Klause

Es ist keine Kunst, das zu achten, was Du für Deinesgleichen hälst.

Die Kunst besteht darin, auch das zu achten und zu respektieren, was anders ist als Du.

An den Ohren liegt es nicht

von

f. s. montanus

Fassung vom 3. März 2015

Ein schönes Städtchen in Deutschland. Es hat gerade eine neue Hauptstraße mit einem hübschen Kopfsteinpflaster bekommen. Von überall her sind die Menschen gekommen, um dieses große Ereignis zu feiern. Die Domknaben tragen ihre Lieder vor. Der Bürgermeister strahlt überschwenglich in die Kameras. Sogar der Minister ist gekommen, um die neue Einkaufsmeile einzuweihen. Er spricht ein paar warme Worte, die ein Reporter von der Lokalpresse gleich in seinen Notizblock schreibt. Nicht weit davon entfernt dreht ein Karussell fröhlich seine Kreise. Zufriedene Eltern winken ihren lachenden Kindern zu. Ein rundum schöner Tag, werden am Ende alle sagen.

Sechs Tausend Kilometer entfernt in einem Steinbruch in Indien ist es leider nicht so schön. Ein Junge sitzt zwischen staubigen Steinbrocken und klopft Pflastersteine. Seine Augen sind stumpf vom Staub, der Staub kriecht tief hinein in seine Lungen. Mit einem Karussell ist er noch nie gefahren, und es ist auch niemand mehr da, der ihm zuwinken könnte.
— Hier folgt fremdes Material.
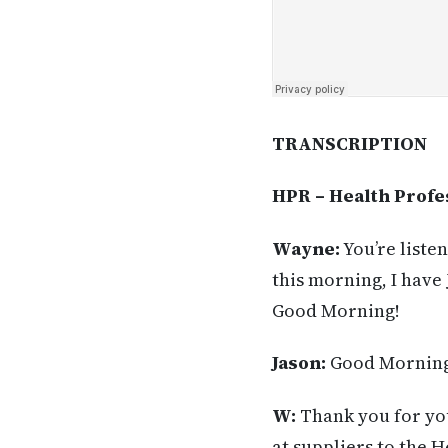
TRANSCRIPTION
HPR – Health Profe
Wayne:
You’re liste
this morning, I have
Good Morning!
Jason:
Good Morning
W:
Thank you for you
at suppliers to the H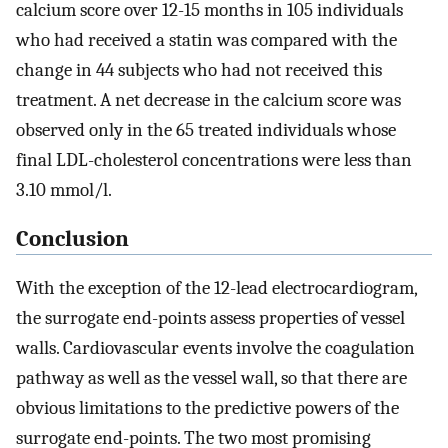
calcium score over 12-15 months in 105 individuals
who had received a statin was compared with the
change in 44 subjects who had not received this
treatment. A net decrease in the calcium score was
observed only in the 65 treated individuals whose
final LDL-cholesterol concentrations were less than
3.10 mmol/l.
Conclusion
With the exception of the 12-lead electrocardiogram,
the surrogate end-points assess properties of vessel
walls. Cardiovascular events involve the coagulation
pathway as well as the vessel wall, so that there are
obvious limitations to the predictive powers of the
surrogate end-points. The two most promising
Seine Eltern sind längst gestorben. Hier werden die Menschen im Durchschnitt nur vierzig Jahre alt. Länger ist diese Schufterei kaum auszuhalten. Viele sterben an Silikose, einer besonderen Form von Staublunge.

Das schöne Städtchen in Deutschland feiert bis tief in die Nacht hinein. Der Minister ist schon längst gegangen, aber die Menschen flanieren auf den Straßen. Das Städtchen hat etwas Geld gespart, weil für das Kopfsteinpflaster das billigste Angebot genommen wurde. Unter welchen Bedingungen die Menschen arbeiten müssen, die die Steine zurechtklopfen, und wie schnell sie an ihrer Arbeit sterben, hat keiner gefragt. Das wollte keiner wissen. Alle haben sich nur gefreut über den günstigen Preis. Den Schweiß, die Tränen und den Tod, der an den Steinen klebt, kann man zum Glück nicht sehen oder riechen. Die Steine sehen aus wie ganz normale Steine. Das Elend der Menschen, die die Steine zurechtklopfen, ist unsichtbar. Alle, die hierher kommen, werden nur sagen: „Oh, was für ein hübsches Städtchen. Ist es nicht wunderschön?“

Und während die Menschen dann durch die Straßen flanieren, sitzt irgendwo in einem Steinbruch in Indien ein kleiner Junge und klopft. Tagein, tagaus klopft er Steine. Er ruiniert damit sein Leben, doch er hat keine andere Wahl. Den Nutzen davon haben andere. Den Nutzen haben Menschen, die ein besseres Los in der Lotterie des Lebens gezogen haben als er. Menschen, die es nicht nötig haben, sich bei ihrer Arbeit schmutzig zu machen oder gar ihre Gesundheit zu ruinieren. Der Besitzer des Steinbruchs zum Beispiel, oder die Händler, die die Steine billig aufkaufen und mit sattem Gewinn weiterverkaufen, oder die Steuerzahler, die zwar eine Leistung haben möchten, aber den angemessenen Preis dafür nicht bezahlen wollen. Wenn man ganz, ganz still ist, kann man das Klopfen des Jungen hören. Da, da ist es! Hörst Du es?

Die meisten Menschen hören es freilich nicht. An den Ohren liegt es nicht, die funktionieren wunderbar, eher schon liegt es am Herzen. Denn in den Herzen der Menschen gibt es keinen Platz mehr. Sie sind vollgestopft mit Geld, sie sind verkümmert zu Tresoren. Alle hören nur noch den verlockenden Gesang des Geldes, wie einst Odysseus die Sirenen. Schon der Gedanke an Geld, an mehr Geld, an eingespartes Geld macht die Menschen glücklich, gibt ihnen ein Stück Zufriedenheit, schenkt ihnen Freude. Und macht sie taub für alles andere. Das leise Klopfen eines Jungen in Indien hört da keiner mehr.